Mit dem Wechsel in der Leitung des Ägyptischen Museums und Papyrussammlung Berlin geht eine Ära zu Ende, in der die Überwindung der Folgen des Zweiten Weltkriegs im Mittelpunkt der Arbeit stand. Die Zusammenführung der getrennten Teile der Sammlung, der Wiederaufbau des Neuen Museums, die Entwicklung eines neuen Ausstellungs- und Präsentationskonzepts und die Planung der Magazine und Werkstätten stehen vor dem Abschluss.
Der 16. Oktober 2009 als Tag der Wiedereröffnung des Neuen Museums ist jedoch weniger ein Endpunkt als vielmehr der Beginn eines neuen Abschnitts der Museumsgeschichte. Endlich sind die Voraussetzungen geschaffen, die wissenschaftliche Bearbeitung und Veröffentlichung der Sammlungsbestände zu planen und in Angriff zu nehmen. Wie unbefriedigend die Erschließung der Berliner Bestände ist, lässt sich leicht daran erkennen, dass die Berliner Sammlung in der internationalen Forschung viel weniger Berücksichtigung findet als die anderen großen Museen. Die archäologische, philologische und kunsthistorische Forschung hat am Berliner Ägyptischen Museum einen Rückstand von rund einem Jahrhundert aufzuholen.

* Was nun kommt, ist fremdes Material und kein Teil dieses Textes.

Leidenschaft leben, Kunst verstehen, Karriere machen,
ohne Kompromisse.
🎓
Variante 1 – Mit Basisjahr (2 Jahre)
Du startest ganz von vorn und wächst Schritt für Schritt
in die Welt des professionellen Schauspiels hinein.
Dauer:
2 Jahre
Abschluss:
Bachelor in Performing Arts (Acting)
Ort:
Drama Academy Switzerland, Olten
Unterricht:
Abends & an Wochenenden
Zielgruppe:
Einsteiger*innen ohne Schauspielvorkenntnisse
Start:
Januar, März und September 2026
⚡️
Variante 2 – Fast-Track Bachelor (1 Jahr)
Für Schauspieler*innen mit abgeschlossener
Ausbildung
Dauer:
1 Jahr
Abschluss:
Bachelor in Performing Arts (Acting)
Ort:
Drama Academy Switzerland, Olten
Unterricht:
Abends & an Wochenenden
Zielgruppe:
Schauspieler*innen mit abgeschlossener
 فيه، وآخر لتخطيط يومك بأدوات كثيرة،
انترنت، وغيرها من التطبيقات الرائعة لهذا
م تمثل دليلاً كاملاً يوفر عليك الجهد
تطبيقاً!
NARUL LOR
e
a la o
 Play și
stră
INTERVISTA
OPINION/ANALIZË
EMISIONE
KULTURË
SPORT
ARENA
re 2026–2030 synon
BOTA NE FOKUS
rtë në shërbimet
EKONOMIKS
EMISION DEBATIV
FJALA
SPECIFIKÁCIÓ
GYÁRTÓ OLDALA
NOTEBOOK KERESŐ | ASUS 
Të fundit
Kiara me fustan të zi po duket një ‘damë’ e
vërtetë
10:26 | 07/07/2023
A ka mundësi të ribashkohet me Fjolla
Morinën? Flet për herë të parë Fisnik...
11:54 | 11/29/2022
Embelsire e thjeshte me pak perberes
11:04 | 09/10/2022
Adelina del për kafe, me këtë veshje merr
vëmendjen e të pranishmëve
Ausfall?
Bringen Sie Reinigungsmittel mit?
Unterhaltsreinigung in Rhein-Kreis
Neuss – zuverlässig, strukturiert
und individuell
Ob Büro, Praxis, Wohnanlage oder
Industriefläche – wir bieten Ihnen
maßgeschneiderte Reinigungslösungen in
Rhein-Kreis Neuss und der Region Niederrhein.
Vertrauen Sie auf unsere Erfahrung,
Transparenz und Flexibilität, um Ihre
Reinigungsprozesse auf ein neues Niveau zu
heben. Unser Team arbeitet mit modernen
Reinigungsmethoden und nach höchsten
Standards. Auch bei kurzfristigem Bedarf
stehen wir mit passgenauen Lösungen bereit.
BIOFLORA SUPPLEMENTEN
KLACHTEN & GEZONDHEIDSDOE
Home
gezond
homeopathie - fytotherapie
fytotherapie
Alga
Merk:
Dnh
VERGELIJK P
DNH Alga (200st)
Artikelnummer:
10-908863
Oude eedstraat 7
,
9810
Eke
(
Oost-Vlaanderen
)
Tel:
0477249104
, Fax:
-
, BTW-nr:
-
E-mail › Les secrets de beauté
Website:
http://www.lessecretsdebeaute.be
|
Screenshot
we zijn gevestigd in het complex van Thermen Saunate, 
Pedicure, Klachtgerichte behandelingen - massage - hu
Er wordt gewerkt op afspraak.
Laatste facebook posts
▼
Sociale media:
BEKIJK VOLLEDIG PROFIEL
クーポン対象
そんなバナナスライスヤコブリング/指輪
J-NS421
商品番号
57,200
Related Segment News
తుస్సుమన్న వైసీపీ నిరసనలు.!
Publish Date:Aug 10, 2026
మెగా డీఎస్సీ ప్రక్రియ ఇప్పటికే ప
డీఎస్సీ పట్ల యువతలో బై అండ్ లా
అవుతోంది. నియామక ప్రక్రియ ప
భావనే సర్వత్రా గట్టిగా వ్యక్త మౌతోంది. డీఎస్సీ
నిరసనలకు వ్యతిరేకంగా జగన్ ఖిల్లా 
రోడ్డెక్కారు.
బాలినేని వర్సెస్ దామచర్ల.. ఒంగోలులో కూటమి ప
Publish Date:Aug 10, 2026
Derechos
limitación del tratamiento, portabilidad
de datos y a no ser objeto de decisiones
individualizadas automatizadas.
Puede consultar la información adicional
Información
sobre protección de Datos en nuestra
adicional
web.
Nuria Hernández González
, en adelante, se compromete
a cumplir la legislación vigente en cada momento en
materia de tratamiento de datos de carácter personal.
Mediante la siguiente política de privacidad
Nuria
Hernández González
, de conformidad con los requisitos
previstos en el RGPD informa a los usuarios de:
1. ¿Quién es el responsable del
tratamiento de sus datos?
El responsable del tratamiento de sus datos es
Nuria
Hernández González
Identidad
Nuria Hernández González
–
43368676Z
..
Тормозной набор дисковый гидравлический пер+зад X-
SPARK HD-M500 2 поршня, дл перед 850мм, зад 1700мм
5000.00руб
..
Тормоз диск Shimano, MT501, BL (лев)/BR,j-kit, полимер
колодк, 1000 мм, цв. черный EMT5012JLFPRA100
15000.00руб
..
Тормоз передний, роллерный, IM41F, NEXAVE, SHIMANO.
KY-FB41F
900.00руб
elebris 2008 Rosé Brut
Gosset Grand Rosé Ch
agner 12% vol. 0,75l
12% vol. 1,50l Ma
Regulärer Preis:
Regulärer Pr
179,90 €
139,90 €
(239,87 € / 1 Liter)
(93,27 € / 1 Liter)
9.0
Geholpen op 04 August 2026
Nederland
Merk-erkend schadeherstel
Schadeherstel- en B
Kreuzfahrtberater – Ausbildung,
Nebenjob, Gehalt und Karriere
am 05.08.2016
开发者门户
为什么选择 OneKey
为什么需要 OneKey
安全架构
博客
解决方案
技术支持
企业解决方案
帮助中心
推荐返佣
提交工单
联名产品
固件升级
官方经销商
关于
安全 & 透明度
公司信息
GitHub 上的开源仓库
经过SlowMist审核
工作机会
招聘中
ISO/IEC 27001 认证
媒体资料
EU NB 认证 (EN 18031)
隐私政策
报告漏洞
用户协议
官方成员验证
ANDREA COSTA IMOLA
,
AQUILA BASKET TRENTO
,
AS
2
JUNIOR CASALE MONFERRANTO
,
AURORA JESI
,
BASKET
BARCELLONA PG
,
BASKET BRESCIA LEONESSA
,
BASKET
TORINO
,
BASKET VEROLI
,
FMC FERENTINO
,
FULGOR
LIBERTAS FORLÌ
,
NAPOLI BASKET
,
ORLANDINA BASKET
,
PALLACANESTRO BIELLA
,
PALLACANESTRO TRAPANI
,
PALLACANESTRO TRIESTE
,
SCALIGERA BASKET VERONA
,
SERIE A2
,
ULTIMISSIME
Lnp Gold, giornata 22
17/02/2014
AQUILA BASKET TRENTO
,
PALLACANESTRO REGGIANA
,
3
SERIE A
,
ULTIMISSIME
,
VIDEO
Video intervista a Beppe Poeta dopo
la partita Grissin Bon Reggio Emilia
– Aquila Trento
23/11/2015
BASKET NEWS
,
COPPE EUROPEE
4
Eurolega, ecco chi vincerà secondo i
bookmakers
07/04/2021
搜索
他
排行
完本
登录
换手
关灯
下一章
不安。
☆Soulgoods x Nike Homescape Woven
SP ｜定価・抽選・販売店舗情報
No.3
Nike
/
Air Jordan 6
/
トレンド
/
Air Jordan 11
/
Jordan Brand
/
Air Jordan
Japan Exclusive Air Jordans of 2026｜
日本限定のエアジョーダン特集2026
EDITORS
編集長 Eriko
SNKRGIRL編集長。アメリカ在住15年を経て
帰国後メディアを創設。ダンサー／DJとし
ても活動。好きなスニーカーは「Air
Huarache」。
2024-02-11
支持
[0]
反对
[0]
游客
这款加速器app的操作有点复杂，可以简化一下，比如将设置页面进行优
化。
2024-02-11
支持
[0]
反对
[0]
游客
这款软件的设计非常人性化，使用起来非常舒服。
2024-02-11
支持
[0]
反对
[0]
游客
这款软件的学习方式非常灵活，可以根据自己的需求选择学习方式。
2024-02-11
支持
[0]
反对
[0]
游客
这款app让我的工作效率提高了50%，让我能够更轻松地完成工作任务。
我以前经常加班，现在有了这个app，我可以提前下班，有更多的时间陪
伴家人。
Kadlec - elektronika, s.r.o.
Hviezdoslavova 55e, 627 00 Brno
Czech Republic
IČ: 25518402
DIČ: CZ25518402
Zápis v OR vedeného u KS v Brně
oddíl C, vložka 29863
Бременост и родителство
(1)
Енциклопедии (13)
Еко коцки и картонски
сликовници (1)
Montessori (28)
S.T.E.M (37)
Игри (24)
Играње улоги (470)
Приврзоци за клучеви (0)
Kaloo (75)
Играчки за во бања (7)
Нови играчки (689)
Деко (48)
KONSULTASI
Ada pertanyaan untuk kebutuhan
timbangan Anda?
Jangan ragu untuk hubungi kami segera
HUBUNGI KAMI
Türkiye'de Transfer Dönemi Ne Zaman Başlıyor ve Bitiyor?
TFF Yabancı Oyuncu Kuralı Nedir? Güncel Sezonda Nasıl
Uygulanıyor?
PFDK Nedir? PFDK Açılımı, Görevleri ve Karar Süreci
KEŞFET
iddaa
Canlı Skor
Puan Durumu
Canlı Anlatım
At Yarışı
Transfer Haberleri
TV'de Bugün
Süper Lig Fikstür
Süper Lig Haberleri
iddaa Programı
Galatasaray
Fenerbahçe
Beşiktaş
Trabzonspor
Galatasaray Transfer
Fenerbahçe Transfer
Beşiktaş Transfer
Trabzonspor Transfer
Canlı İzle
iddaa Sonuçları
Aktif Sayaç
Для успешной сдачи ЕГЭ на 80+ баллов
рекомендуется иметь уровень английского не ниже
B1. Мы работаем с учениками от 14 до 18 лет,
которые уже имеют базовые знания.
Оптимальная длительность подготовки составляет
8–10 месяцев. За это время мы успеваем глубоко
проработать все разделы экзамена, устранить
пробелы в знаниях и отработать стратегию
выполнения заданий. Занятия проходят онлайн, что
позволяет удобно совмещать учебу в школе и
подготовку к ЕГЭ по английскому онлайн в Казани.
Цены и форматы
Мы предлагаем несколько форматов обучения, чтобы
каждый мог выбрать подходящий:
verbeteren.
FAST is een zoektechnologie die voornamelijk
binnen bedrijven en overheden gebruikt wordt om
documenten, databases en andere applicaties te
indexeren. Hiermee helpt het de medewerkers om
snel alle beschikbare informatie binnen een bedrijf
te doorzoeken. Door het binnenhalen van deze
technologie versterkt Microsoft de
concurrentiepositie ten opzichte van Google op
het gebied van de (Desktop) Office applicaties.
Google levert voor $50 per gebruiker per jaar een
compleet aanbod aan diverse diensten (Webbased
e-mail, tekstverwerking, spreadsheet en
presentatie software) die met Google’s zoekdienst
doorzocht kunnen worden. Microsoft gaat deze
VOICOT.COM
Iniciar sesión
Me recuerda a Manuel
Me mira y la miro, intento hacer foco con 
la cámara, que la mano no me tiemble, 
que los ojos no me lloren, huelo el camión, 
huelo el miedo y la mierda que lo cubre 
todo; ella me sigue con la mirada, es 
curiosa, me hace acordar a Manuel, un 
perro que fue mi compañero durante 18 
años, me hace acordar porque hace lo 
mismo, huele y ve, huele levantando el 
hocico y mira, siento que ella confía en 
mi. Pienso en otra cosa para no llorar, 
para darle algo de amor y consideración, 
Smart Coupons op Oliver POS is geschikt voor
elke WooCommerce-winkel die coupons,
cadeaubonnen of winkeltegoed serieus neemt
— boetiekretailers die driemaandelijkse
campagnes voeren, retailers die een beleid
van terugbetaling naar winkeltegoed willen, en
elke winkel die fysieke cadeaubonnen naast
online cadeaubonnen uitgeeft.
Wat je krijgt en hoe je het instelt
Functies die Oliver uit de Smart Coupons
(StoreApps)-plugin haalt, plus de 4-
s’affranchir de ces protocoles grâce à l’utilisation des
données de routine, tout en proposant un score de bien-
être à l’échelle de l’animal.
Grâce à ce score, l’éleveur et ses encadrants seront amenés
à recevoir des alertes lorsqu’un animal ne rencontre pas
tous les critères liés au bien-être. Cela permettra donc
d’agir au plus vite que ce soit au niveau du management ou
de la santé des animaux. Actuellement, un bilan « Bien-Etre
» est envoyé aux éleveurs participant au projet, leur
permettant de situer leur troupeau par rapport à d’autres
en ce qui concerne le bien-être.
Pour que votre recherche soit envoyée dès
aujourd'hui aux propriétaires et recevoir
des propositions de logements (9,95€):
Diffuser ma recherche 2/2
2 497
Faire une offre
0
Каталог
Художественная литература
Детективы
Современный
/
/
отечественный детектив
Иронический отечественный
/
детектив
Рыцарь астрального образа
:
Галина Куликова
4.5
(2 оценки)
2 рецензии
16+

Friederike Seyfried bringt als neue Direktorin des Ägyptischen Museums und Papyrussammlung gute Voraussetzungen für diese Langzeitaufgabe mit. Als Leiterin des Ägyptischen Museums der Universität Leipzig hat sie den Umzug von der Schillerstraße in die Interimsräume in der Burgstraße souverän bewältigt und alle Vorbereitungen für die Präsentation und Infrastruktur des Museums im Kroch-Hochhaus abgeschlossen. Gestählt durch die Erfahrungen mit der Universitätsbürokratie wird sie sich von den Ritualen der Staatlichen Museen zu Berlin nicht aus der Ruhe bringen lassen. Mit ihren Ausstellungen - oft in Zusammenarbeit mit Berlin und München - bewies sie ihre Fähigkeit, wissenschaftliche Professionalität mit Besucherorientierung zu verbinden. Durch ihre grundlegenden Forschungsarbeiten zu den thebanischen Gräbern hat sie ihre Qualifikation als Ägyptologin eindrucksvoll demonstriert. Auch durch ihren ägyptologischen Ehemann ist sie in die Feldforschung in Ägypten eingebunden und genießt das Vertrauen der Altertümerverwaltung in Kairo. Ihre Lehrtätigkeit an der Hochschule wird sie zur Zusammenarbeit mit den Berliner Universitäten nutzen.
So kommt der Wechsel in der Leitung der Berliner Sammlung zu einem guten Zeitpunkt. Der Neubeginn im Neuen Museum findet seine Fortsetzung in einem Paradigmenwechsel, der das Museum nicht nur einem Millionenpublikum erschließt, sondern es auch wieder in den Kreis der großen Forschungsinstitutionen der Ägyptologie zurückführt.